» About this task
Reproduce the entries below in full and without error.

» Stored data
________

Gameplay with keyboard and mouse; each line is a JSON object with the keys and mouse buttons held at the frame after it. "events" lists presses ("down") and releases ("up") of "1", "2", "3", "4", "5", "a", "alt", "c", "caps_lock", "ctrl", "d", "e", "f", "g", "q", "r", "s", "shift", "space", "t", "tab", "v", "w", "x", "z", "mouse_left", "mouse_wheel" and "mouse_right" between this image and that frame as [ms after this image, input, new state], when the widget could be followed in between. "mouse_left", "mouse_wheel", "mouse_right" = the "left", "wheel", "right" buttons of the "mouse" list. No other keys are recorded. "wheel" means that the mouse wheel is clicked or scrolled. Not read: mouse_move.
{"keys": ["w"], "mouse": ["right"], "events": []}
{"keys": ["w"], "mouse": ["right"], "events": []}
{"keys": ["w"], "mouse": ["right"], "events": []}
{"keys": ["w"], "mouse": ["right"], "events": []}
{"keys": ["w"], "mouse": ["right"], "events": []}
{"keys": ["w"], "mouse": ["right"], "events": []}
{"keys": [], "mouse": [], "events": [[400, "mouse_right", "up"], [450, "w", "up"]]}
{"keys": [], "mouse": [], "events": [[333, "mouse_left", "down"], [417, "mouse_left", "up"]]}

________

» Output for this exercise
Gameplay with keyboard and mouse; each line is a JSON object with the keys and mouse buttons held at the frame after it. "events" lists presses ("down") and releases ("up") of "1", "2", "3", "4", "5", "a", "alt", "c", "caps_lock", "ctrl", "d", "e", "f", "g", "q", "r", "s", "shift", "space", "t", "tab", "v", "w", "x", "z", "mouse_left", "mouse_wheel" and "mouse_right" between this image and that frame as [ms after this image, input, new state], when the widget could be followed in between. "mouse_left", "mouse_wheel", "mouse_right" = the "left", "wheel", "right" buttons of the "mouse" list. No other keys are recorded. "wheel" means that the mouse wheel is clicked or scrolled. Not read: mouse_move.
{"keys": ["w"], "mouse": ["right"], "events": []}
{"keys": ["w"], "mouse": ["right"], "events": []}
{"keys": ["w"], "mouse": ["right"], "events": []}
{"keys": ["w"], "mouse": ["right"], "events": []}
{"keys": ["w"], "mouse": ["right"], "events": []}
{"keys": ["w"], "mouse": ["right"], "events": []}
{"keys": [], "mouse": [], "events": [[400, "mouse_right", "up"], [450, "w", "up"]]}
{"keys": [], "mouse": [], "events": [[333, "mouse_left", "down"], [417, "mouse_left", "up"]]}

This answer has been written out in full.